- [Exercise requirements]
Please report each line of the data below that contains "Value".

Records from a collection
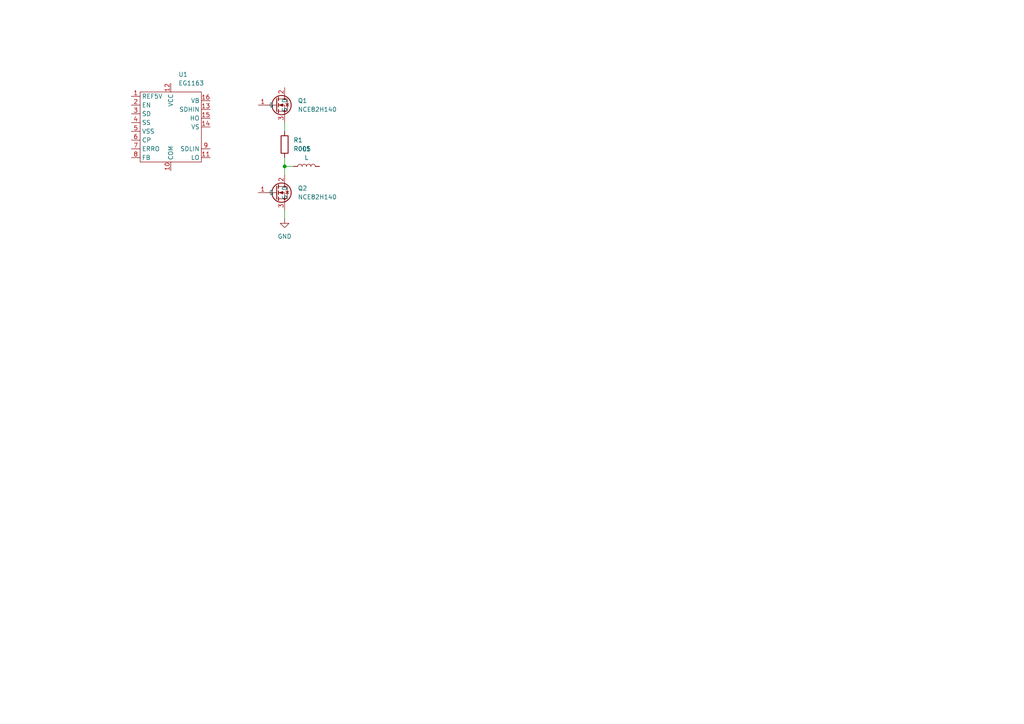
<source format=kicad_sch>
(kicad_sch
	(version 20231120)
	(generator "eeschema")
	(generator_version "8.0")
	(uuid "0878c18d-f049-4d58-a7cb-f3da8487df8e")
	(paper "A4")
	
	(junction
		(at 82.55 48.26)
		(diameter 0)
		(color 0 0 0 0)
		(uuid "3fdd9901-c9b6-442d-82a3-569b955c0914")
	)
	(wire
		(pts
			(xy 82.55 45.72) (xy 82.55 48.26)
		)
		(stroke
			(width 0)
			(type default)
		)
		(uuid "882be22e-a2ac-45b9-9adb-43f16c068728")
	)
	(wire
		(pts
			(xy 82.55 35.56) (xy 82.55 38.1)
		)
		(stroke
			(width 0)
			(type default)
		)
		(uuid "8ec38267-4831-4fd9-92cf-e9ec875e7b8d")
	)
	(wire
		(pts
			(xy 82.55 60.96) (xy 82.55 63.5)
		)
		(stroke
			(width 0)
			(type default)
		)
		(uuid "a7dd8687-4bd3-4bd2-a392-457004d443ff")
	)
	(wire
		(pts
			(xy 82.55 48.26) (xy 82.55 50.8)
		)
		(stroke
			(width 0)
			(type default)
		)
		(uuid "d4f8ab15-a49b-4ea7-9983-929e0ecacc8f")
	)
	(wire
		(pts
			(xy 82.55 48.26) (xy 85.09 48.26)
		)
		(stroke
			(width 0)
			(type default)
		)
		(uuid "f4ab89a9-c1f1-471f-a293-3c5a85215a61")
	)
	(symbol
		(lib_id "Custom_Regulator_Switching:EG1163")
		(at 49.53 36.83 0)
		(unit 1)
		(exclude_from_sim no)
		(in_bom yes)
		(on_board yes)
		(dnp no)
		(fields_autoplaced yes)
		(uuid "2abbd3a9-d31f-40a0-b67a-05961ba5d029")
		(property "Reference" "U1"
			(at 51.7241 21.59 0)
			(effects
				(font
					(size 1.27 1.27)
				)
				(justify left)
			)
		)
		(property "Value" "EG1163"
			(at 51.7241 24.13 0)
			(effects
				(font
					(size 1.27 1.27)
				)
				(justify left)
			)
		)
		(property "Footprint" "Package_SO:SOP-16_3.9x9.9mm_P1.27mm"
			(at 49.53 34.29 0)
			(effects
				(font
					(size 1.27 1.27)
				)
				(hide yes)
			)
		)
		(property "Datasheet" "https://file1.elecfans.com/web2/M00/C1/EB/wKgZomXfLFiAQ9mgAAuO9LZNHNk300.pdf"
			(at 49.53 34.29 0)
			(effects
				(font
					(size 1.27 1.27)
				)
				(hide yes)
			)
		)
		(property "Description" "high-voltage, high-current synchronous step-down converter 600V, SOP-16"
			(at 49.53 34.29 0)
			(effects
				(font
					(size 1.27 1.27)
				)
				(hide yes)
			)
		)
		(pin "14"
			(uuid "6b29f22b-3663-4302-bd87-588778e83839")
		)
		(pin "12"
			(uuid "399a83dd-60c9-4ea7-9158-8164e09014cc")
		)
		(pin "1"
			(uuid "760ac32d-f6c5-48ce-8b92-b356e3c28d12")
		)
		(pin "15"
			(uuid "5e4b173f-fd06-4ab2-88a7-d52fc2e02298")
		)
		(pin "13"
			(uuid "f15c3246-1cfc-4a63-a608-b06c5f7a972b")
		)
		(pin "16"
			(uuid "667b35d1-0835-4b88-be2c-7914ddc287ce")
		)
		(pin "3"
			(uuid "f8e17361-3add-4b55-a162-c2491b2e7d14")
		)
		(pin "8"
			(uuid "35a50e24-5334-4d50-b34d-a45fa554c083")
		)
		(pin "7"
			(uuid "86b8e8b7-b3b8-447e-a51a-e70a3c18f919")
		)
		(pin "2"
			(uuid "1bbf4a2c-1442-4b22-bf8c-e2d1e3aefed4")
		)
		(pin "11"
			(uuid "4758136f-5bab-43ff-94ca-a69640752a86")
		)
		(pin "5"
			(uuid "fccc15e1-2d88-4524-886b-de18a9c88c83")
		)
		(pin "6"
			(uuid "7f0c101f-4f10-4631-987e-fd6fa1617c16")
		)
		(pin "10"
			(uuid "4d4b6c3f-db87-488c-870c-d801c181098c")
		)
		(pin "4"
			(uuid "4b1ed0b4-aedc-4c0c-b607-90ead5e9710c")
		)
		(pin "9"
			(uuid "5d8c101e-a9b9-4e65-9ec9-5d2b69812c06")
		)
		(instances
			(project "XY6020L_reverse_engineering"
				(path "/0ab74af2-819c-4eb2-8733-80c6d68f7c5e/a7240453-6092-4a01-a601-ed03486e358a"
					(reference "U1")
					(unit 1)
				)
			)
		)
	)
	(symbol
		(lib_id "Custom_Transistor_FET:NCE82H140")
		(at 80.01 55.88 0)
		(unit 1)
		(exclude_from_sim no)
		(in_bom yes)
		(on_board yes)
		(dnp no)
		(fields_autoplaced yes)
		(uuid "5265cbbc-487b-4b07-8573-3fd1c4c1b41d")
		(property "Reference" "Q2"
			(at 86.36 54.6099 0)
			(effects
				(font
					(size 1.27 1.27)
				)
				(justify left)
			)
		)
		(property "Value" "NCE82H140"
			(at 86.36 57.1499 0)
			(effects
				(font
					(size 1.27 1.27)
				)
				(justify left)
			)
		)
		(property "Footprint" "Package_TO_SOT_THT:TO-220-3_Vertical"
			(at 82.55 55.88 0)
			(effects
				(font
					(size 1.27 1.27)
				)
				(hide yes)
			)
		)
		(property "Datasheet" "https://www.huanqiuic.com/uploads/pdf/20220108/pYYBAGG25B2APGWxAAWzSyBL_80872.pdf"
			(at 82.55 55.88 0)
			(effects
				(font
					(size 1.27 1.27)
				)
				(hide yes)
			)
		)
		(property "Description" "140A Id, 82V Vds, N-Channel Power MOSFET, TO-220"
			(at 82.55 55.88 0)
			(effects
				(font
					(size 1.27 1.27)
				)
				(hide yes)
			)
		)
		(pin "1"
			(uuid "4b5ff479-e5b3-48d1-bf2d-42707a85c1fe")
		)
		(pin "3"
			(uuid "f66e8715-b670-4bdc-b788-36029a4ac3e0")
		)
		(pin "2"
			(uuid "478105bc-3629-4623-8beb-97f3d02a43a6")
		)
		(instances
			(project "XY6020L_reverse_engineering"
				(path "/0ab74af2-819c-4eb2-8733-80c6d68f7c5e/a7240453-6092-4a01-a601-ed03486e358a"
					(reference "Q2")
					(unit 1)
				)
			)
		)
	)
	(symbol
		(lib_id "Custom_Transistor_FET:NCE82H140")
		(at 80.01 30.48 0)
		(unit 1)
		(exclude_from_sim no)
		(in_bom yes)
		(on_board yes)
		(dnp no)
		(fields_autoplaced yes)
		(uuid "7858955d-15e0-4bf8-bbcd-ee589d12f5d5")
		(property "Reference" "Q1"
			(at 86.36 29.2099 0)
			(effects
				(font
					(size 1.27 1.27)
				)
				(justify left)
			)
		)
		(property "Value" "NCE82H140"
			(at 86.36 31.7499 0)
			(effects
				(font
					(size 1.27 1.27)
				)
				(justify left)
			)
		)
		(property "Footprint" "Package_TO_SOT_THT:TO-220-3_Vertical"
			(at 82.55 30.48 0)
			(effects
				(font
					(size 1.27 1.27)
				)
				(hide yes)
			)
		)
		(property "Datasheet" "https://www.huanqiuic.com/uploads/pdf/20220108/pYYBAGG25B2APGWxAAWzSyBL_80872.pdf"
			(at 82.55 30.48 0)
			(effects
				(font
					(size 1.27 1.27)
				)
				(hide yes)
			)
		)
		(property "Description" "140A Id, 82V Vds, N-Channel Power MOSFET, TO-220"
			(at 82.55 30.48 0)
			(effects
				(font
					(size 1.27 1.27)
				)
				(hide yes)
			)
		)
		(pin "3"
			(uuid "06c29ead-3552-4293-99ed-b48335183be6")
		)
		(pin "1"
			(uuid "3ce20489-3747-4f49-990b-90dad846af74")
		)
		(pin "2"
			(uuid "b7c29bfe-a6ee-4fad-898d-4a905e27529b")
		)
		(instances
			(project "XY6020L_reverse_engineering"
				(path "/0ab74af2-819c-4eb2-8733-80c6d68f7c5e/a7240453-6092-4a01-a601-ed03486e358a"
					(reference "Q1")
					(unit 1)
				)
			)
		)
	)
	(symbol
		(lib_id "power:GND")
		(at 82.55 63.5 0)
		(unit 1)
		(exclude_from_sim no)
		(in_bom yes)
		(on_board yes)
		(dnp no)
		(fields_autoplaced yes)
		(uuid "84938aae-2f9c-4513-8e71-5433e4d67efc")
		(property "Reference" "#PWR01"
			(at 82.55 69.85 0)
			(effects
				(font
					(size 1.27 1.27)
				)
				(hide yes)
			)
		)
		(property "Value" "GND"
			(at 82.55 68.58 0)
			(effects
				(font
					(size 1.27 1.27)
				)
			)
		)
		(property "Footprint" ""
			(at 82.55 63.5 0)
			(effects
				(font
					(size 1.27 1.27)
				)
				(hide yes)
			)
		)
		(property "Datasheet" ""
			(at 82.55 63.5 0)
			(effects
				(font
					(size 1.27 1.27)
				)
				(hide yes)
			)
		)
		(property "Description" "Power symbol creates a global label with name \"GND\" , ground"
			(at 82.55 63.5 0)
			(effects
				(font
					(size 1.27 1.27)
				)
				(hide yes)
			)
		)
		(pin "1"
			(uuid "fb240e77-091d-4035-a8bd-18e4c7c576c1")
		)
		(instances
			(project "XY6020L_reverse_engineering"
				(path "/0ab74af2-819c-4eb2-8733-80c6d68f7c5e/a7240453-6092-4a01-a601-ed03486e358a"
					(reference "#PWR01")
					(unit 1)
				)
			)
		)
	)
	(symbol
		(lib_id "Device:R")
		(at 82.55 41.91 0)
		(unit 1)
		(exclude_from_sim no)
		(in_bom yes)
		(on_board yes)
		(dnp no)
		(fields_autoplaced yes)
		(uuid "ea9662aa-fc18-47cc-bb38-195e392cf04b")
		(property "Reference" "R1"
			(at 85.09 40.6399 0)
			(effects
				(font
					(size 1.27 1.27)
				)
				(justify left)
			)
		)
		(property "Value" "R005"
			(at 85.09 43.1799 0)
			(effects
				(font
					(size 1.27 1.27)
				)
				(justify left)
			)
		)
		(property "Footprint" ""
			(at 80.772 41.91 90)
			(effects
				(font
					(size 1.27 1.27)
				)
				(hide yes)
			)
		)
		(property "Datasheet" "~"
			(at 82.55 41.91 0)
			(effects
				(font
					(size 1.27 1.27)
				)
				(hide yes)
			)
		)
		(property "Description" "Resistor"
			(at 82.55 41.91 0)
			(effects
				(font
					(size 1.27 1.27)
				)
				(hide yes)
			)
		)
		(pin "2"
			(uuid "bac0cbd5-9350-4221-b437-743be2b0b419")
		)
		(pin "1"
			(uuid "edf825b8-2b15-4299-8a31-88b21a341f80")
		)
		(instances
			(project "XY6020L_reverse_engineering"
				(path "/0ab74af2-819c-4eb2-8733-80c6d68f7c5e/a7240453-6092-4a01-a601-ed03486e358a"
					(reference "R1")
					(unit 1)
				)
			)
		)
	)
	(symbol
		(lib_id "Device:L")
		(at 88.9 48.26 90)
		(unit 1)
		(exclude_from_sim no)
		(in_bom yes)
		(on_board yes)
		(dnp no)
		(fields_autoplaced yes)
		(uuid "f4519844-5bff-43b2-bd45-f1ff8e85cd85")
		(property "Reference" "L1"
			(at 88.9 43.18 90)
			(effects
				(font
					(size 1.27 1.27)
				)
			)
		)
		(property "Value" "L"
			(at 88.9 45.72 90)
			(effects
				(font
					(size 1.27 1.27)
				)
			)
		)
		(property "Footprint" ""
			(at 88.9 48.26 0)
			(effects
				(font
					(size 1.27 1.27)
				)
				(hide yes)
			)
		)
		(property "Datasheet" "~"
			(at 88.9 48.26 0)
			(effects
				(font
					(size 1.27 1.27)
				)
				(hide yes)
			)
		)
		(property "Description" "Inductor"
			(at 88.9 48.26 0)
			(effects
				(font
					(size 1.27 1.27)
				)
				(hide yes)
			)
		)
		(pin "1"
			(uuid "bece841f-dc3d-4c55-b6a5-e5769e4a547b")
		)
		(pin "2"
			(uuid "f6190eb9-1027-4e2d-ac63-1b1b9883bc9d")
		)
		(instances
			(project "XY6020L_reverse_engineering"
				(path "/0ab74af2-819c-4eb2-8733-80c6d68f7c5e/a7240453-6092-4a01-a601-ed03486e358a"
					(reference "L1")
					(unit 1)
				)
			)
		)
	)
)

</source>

- [Exercise answer]
		(property "Value" "EG1163"
		(property "Value" "NCE82H140"
		(property "Value" "NCE82H140"
		(property "Value" "GND"
		(property "Value" "R005"
		(property "Value" "L"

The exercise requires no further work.